The spark_conf and hadoop_conf dictionaries allow overriding any default Spark or Hadoop settings, enabling tasks to adapt to specific cluster environments or performance requirements.

Example Implementation

To integrate Spark into a task, define a Spark configuration object and associate it with your Python function.

import pyspark.sql
# Assuming Spark is imported from the relevant plugin package
from flyteplugins.spark.task import Spark # This is the configuration object

# Define a Spark configuration
my_spark_config = Spark(
spark_conf={
"spark.executor.memory": "2g",
"spark.driver.memory": "4g",
"spark.sql.shuffle.partitions": "200",
"spark.dynamicAllocation.enabled": "true",
"spark.dynamicAllocation.minExecutors": "2",
"spark.dynamicAllocation.maxExecutors": "10",
},
hadoop_conf={
"fs.s3a.impl": "org.apache.hadoop.fs.s3a.S3AFileSystem",
"fs.s3a.endpoint": "s3.amazonaws.com",
},
# Optional: Customize driver and executor pods
# driver_pod=PodTemplate(
# resources=Resources(cpu="1", mem="4Gi"),
# node_selector={"node-group": "spark-drivers"},
# ),
# executor_pod=PodTemplate(
# resources=Resources(cpu="2", mem="8Gi"),
# tolerations=[Toleration(key="dedicated", value="spark", effect="NoSchedule")],
# ),
)

# Define a Python function that will run as a Spark task
# The system automatically injects the configured SparkSession
# @task(task_config=my_spark_config) # This is how the configuration would be applied
def process_data_with_spark(spark_session: pyspark.sql.SparkSession, input_path: str) -> float:
"""
Reads data from an S3 path, processes it using Spark, and returns a result.
"""
df = spark_session.read.parquet(input_path)
processed_df = df.groupBy("category").count()
total_count = processed_df.count()
return float(total_count)

# When this task executes, it will launch a distributed Spark job
# on Kubernetes using the settings defined in my_spark_config.

Performance Considerations

  • Resource Allocation: Carefully configure spark_conf, driver_pod, and executor_pod to match the computational and memory requirements of your Spark workload.

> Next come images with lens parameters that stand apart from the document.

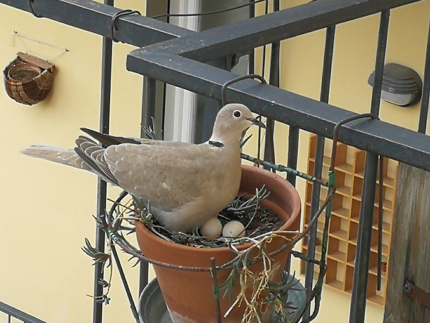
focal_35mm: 140
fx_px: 1739
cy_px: 162
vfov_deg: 10.6
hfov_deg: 14.1
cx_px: 215
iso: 50
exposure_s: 1/122
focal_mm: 3.95
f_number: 2.2
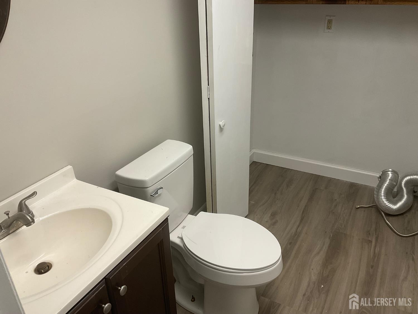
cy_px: 157
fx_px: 350
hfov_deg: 61.7
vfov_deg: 48.2
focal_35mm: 29
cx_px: 209
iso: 50
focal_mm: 3
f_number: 1.8
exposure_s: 1/60
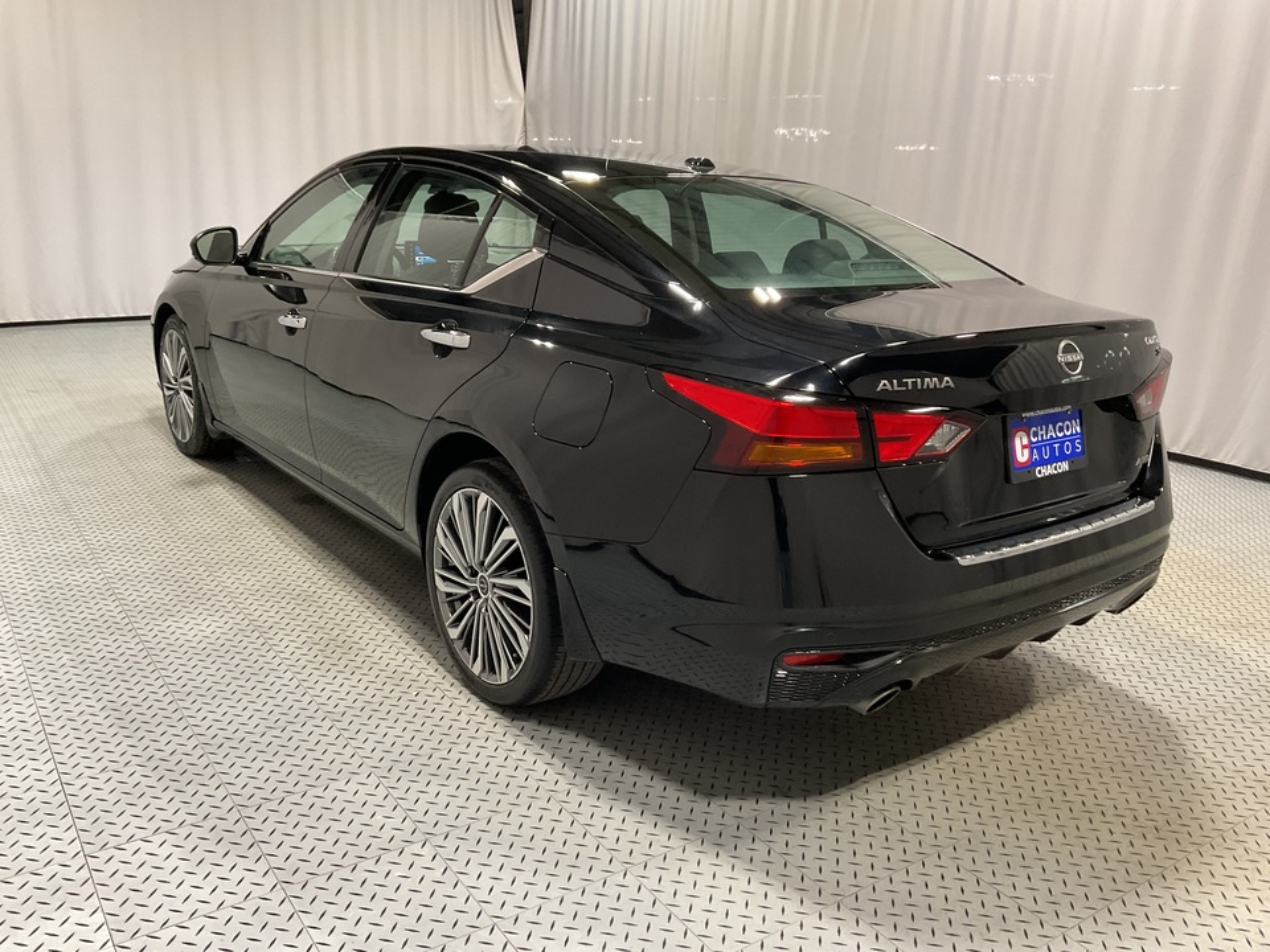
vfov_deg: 48.2
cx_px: 635
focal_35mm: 29
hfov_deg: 61.7
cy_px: 476
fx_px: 1064
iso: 100
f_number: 1.8
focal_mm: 3
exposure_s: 1/60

Over-provisioning wastes resources, while under-provisioning leads to slow execution or failures.
  • Data Locality: Optimize data access patterns. When reading data from distributed storage (e.g., S3), ensure Spark executors are co-located with the data or that network bandwidth is sufficient.
  • Shuffle Operations: Minimize data shuffling across the network by optimizing Spark transformations. Tune spark.sql.shuffle.partitions to prevent excessive small partitions or too few large ones.

Limitations and Considerations

  • External Dependencies: While local Python code is automatically distributed, complex external dependencies (e.g., specific versions of non-PyPI libraries, native binaries) might require building custom Docker images for the Spark driver and executors.
  • Spark Version Compatibility: Ensure that the PySpark version used in your local development environment is compatible with the Spark version deployed in the cluster.
  • Kubernetes Resource Quotas: Spark jobs consume significant Kubernetes resources. Be aware of cluster resource quotas and limits to prevent job failures or resource contention.